* Exercise directions
For each line of the listing below that contains the string "projet", copy the line.

* Input records
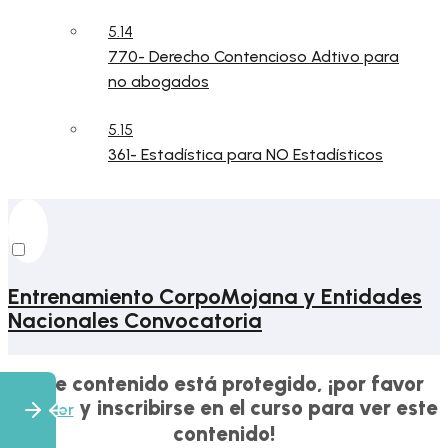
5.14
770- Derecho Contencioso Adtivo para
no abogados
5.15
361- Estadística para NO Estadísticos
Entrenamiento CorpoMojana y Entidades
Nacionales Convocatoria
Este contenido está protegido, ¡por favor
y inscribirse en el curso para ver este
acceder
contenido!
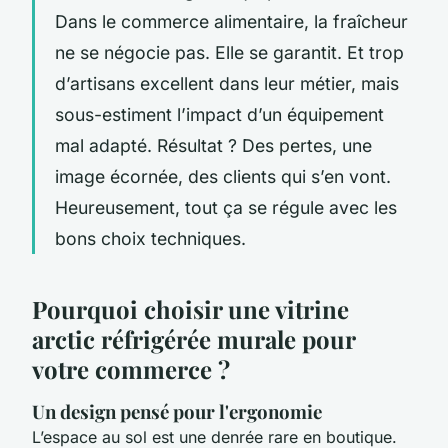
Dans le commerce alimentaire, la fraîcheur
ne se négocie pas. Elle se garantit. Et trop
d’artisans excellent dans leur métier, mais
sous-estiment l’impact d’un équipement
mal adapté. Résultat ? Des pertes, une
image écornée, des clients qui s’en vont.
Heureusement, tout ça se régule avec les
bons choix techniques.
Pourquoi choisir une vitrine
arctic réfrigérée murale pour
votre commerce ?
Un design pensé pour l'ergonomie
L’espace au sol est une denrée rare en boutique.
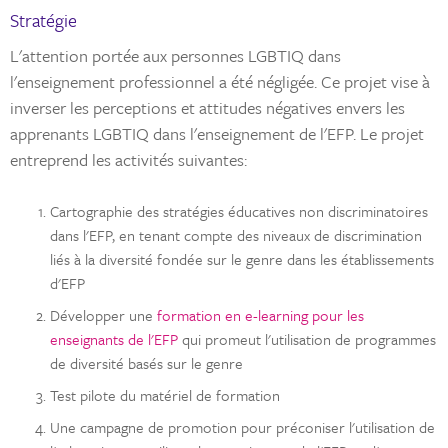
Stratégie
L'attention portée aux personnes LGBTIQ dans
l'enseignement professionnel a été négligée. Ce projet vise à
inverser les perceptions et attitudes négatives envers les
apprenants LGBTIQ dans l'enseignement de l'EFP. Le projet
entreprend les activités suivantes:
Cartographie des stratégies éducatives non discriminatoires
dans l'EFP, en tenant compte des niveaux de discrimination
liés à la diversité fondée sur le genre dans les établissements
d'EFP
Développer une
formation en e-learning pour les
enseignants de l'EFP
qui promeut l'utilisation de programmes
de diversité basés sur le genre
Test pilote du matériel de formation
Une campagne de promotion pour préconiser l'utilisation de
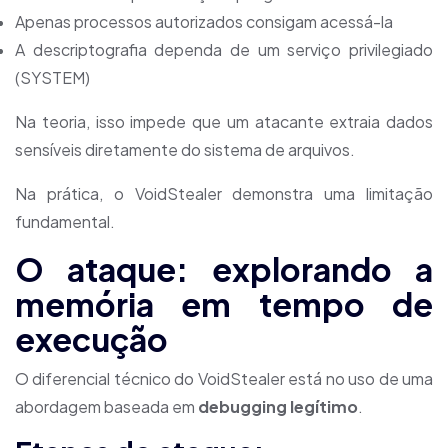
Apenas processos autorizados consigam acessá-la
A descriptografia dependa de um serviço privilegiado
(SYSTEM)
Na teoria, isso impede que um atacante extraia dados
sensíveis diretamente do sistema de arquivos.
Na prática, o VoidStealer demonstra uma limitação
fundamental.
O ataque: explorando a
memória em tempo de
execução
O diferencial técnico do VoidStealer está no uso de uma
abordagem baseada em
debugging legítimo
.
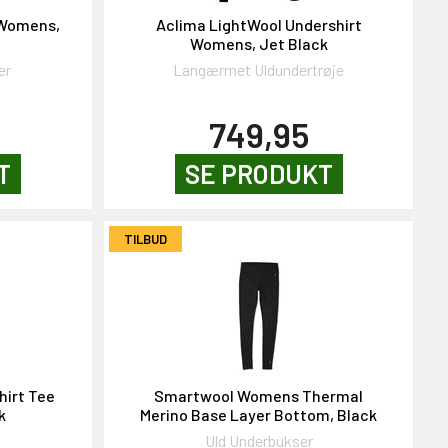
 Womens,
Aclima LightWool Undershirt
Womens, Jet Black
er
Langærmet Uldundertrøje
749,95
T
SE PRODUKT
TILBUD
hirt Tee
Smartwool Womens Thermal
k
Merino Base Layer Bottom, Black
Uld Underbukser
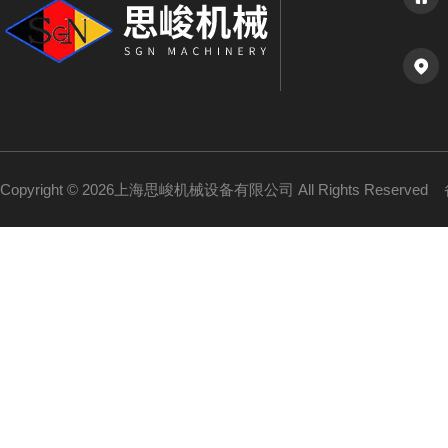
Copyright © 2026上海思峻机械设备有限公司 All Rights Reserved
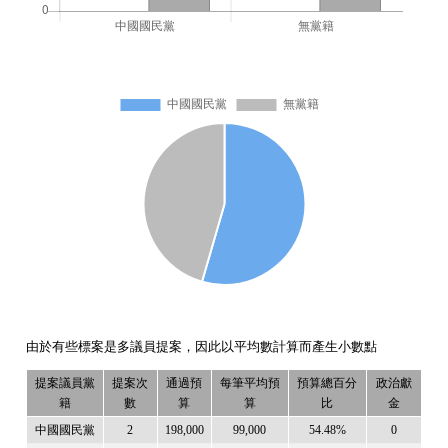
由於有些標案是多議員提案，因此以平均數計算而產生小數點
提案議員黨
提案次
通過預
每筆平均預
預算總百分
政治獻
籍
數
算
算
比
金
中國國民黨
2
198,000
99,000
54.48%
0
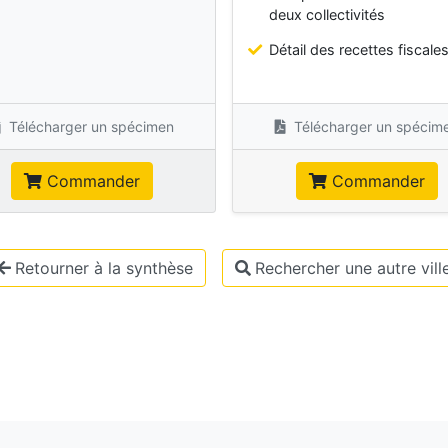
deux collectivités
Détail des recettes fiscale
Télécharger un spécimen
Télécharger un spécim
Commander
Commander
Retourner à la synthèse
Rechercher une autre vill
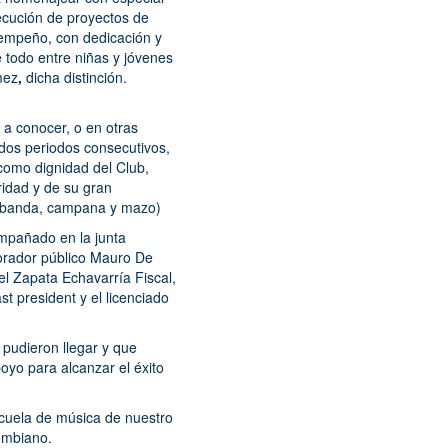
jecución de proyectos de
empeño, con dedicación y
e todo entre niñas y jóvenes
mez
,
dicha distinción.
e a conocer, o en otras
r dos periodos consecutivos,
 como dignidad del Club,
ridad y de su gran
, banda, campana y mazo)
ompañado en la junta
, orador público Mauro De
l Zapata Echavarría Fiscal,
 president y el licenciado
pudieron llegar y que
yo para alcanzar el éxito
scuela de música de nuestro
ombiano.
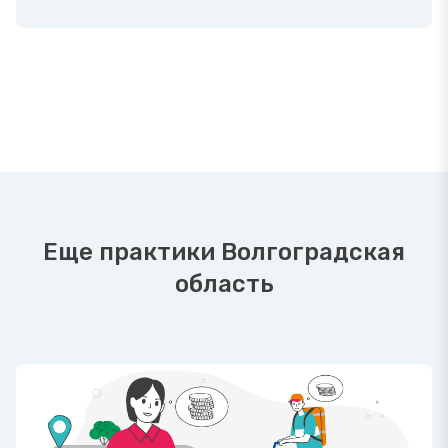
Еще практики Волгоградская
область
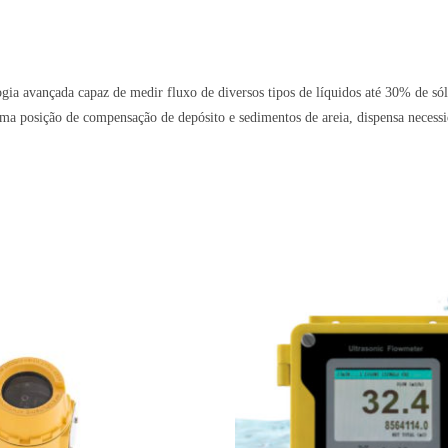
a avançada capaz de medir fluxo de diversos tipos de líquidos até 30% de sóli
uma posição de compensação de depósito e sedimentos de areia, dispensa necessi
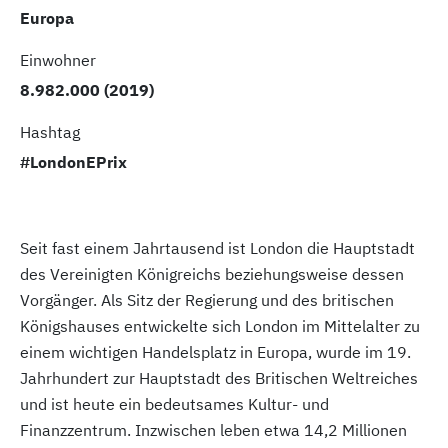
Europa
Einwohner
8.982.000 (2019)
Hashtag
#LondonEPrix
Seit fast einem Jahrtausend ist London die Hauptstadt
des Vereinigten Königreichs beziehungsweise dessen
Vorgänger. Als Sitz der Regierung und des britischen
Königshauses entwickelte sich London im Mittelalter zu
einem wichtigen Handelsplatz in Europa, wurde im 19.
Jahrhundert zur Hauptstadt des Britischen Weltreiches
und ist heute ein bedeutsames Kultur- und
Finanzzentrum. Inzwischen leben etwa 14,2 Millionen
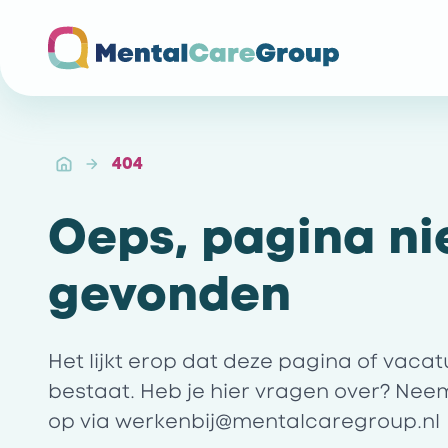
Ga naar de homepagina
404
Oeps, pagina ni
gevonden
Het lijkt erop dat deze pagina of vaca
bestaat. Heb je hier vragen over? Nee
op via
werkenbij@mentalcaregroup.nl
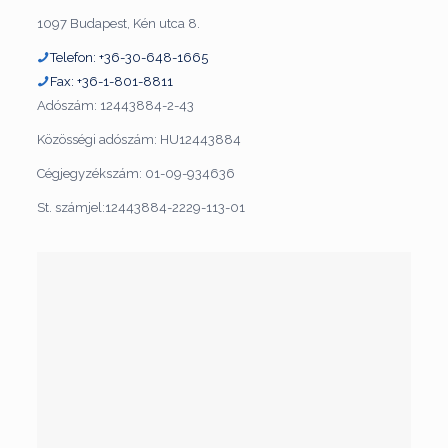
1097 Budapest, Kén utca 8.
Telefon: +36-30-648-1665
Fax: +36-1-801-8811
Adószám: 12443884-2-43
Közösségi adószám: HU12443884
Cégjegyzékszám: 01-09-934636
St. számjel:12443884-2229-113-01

* Finished exercise
l'enseignement professionnel a été négligée. Ce projet vise à
apprenants LGBTIQ dans l'enseignement de l'EFP. Le projet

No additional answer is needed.